Hacker News new | ask | show | jobs
by routerman 3061 days ago
As for your second question, it depends on what kind of platform the diamond industry builds on. If the diamonds are tracked using a smart contract on the public Ethereum chain, there may be special functions in the contract that allow certain entities to edit data in the contract. The problem with this is that consumers have to trust that the companies use this write access honestly. A partial solution might be to only allow certain data in the smart contract to be edited IF at least X number of companies in the consortium agrees to it. Still requires trust, but less of it.

If they're building their own blockchain to track the diamonds, and consensus is simply maintained by a small group of entities in the industry, then it's trivial to edit the data. But of course, if this is the case, then it begs the question of why a blockchain is even needed. Just use a shared database.

1 comments

>But of course, if this is the case, then it begs the >question of why a blockchain is even needed. Just use a >shared database.

Two issues regarding your second observation.

1) A change that requires a consensus among some non-tiny group of participants is not trivial thing to accomplish in practice. You will have to wait before every one from a group of N (say, 20) representatives will agree with your change.

2) Why a blockchain is needed?

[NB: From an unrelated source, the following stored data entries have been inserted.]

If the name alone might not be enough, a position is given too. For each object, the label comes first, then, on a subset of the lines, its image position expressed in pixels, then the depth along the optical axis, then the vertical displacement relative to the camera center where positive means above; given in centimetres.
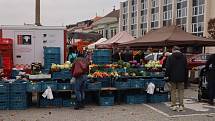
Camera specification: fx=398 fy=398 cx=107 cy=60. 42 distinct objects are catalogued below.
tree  3917 +339
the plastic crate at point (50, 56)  1394 +19
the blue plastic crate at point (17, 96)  1179 -103
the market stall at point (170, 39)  1984 +118
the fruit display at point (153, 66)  1381 -16
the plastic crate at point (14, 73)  1341 -39
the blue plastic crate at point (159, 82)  1321 -69
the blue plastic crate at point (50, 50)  1395 +40
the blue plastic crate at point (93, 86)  1234 -76
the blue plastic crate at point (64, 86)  1217 -76
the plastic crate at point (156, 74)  1344 -43
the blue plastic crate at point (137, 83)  1283 -70
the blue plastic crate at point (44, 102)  1221 -125
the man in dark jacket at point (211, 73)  1206 -37
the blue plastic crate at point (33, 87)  1183 -76
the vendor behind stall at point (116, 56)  2030 +28
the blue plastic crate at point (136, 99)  1289 -122
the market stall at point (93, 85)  1184 -74
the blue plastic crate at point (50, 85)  1194 -71
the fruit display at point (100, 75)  1274 -44
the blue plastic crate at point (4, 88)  1169 -78
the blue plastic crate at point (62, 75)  1236 -42
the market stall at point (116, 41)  2736 +146
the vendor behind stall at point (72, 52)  1429 +32
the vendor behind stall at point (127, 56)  1984 +27
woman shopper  1183 -47
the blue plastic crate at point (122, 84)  1268 -72
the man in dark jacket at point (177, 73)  1128 -33
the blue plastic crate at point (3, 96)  1173 -102
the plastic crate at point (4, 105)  1178 -129
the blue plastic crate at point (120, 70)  1324 -29
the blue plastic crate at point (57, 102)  1230 -126
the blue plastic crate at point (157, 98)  1314 -121
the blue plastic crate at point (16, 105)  1184 -130
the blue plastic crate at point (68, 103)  1234 -129
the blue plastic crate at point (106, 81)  1298 -64
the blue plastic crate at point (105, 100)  1251 -123
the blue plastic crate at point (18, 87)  1174 -76
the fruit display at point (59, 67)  1238 -18
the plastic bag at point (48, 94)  1184 -97
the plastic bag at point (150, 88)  1279 -86
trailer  1449 +78
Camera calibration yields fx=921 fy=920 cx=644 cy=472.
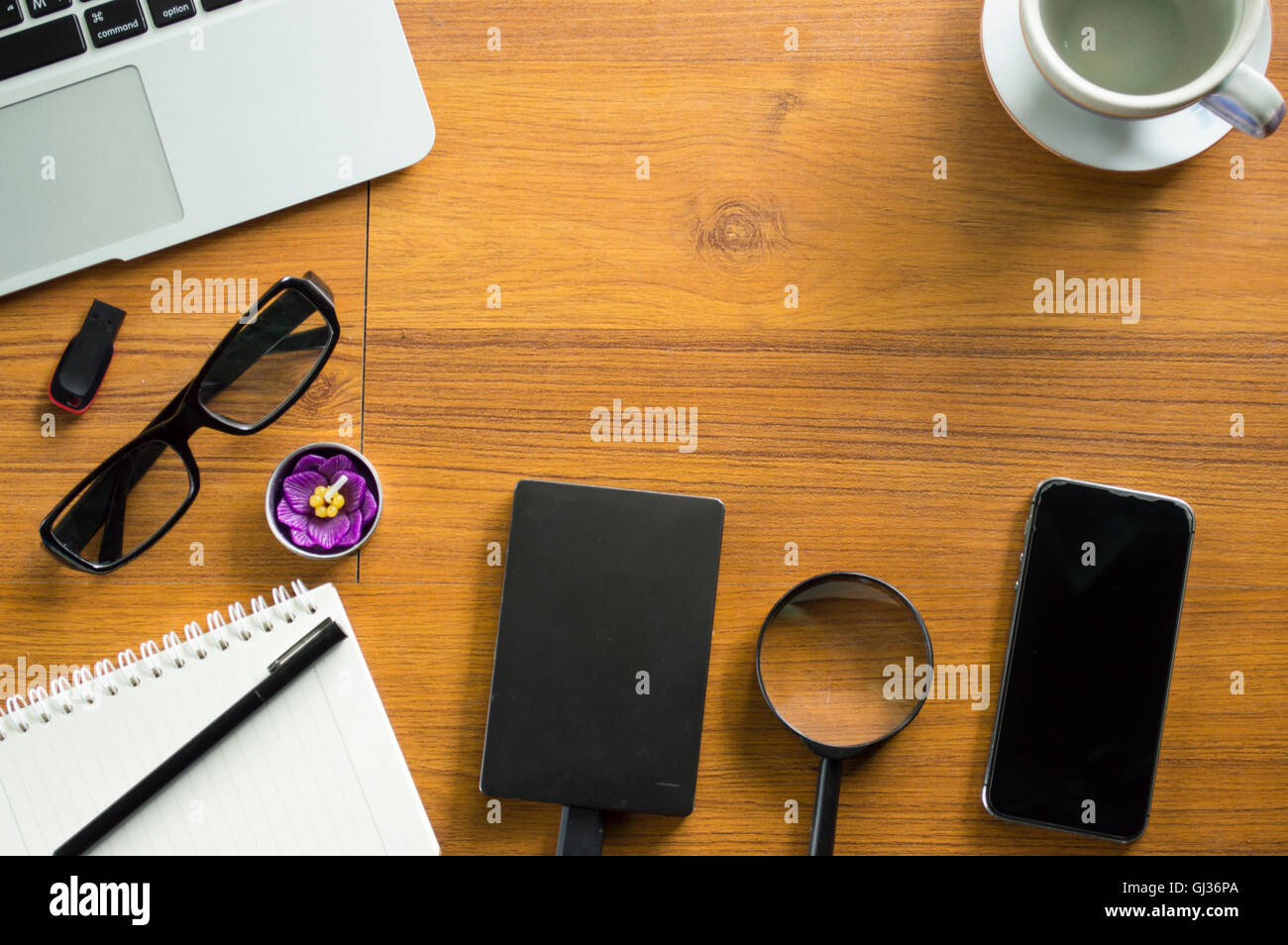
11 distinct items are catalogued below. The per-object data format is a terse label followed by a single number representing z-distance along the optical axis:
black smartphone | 0.76
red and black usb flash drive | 0.77
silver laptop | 0.73
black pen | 0.74
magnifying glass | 0.76
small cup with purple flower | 0.76
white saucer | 0.72
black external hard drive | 0.76
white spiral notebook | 0.75
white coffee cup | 0.63
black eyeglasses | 0.76
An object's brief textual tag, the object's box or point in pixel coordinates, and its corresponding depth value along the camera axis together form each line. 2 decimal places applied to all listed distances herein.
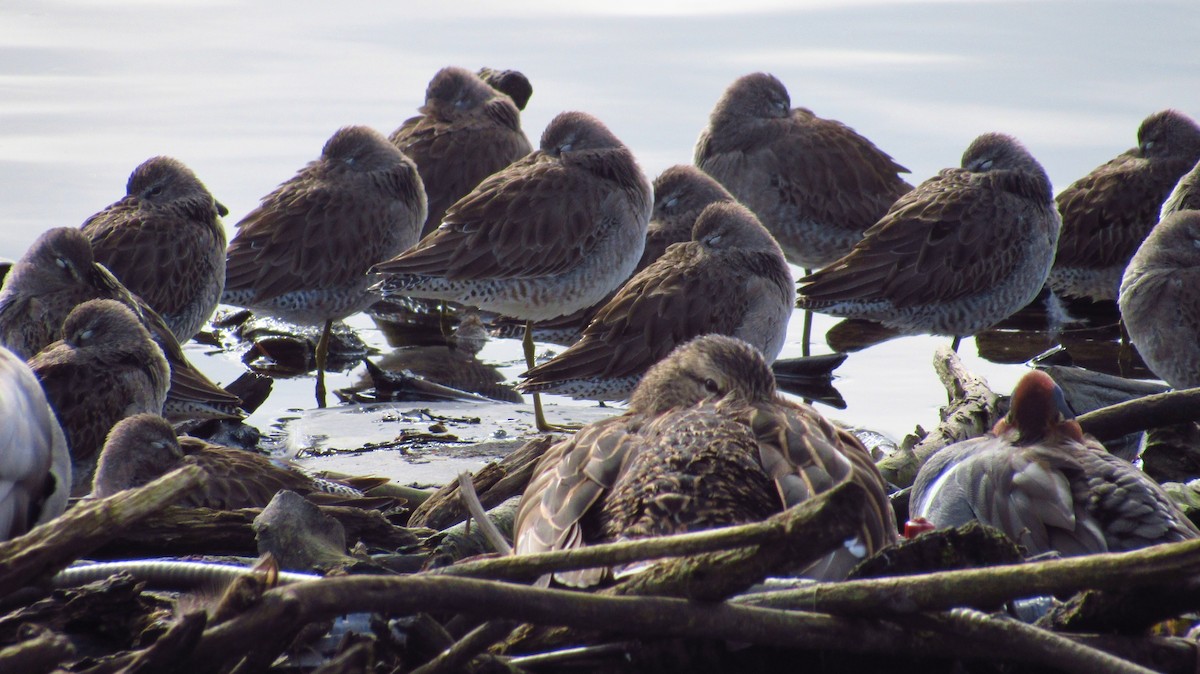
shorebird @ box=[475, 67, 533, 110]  27.58
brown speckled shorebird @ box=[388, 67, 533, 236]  22.25
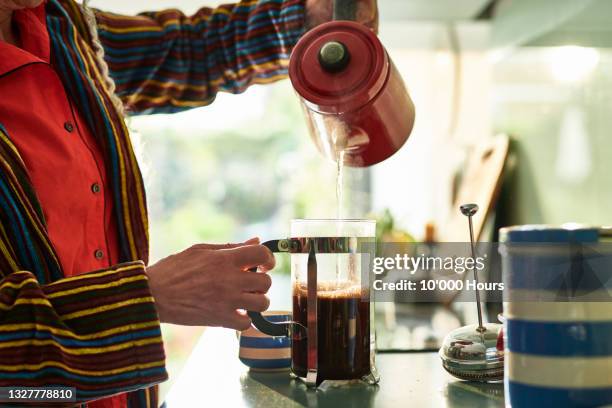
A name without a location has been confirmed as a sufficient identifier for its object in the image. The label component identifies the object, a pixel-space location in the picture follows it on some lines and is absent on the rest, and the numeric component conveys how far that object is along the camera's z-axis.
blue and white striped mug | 0.92
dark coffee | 0.80
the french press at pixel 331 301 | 0.80
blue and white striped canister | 0.52
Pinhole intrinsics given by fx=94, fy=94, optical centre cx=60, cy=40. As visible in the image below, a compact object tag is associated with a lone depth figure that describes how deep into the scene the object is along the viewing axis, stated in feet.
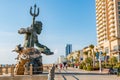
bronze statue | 35.32
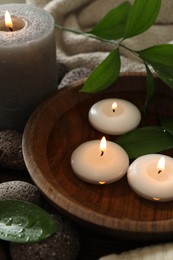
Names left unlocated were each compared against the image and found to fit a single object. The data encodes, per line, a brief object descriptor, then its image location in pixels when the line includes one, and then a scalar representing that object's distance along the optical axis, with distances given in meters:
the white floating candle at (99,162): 0.48
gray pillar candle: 0.50
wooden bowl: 0.43
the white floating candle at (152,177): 0.46
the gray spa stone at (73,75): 0.57
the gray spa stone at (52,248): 0.43
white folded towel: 0.62
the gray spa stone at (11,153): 0.51
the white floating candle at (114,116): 0.52
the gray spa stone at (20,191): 0.47
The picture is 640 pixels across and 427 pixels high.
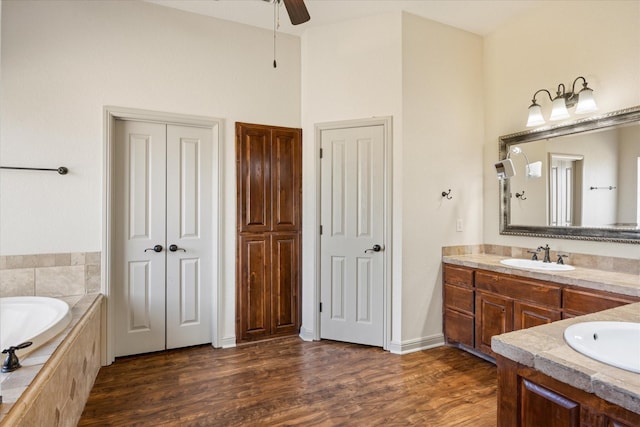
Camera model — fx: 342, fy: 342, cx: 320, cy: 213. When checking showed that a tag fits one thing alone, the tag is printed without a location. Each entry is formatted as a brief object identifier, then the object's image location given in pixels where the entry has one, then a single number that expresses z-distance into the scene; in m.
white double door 2.94
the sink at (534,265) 2.65
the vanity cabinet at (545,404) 0.88
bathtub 2.16
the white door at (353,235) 3.17
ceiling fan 1.91
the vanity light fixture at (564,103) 2.60
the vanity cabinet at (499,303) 2.23
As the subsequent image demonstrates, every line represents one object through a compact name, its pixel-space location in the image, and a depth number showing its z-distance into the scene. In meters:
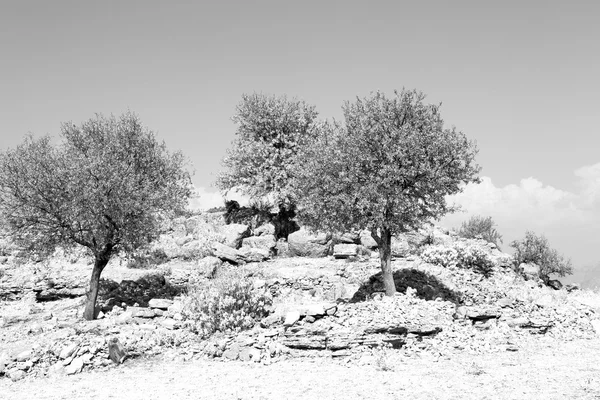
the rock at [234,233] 41.97
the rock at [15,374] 16.20
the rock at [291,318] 18.91
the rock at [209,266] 33.22
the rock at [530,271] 39.09
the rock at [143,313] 23.11
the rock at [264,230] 45.97
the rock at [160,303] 24.81
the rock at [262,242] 40.72
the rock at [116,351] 17.27
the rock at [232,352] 17.23
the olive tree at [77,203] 23.94
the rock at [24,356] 17.47
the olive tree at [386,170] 23.08
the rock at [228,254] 36.06
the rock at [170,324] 21.03
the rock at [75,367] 16.52
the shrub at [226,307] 19.70
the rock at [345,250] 35.97
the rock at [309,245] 38.91
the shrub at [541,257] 45.00
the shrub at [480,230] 56.03
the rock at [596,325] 22.18
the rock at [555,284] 41.03
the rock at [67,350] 17.34
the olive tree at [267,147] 48.16
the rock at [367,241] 39.69
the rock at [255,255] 37.12
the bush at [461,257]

Because no other "shared database" provides the same trust model which is "everyone trusts no one". Every other database "security model" in existence assumes that every admin trusts every other admin. If it is not so, then things quickly become complicated and impractical.

Good points. From a consumer's perspective, I do hope that they would eventually choose to build on a public blockchain. The fact that consensus is provided by miners worldwide (or stakers in PoS chains) instead of a couple of diamond-related companies means that there is one less thing for me trust.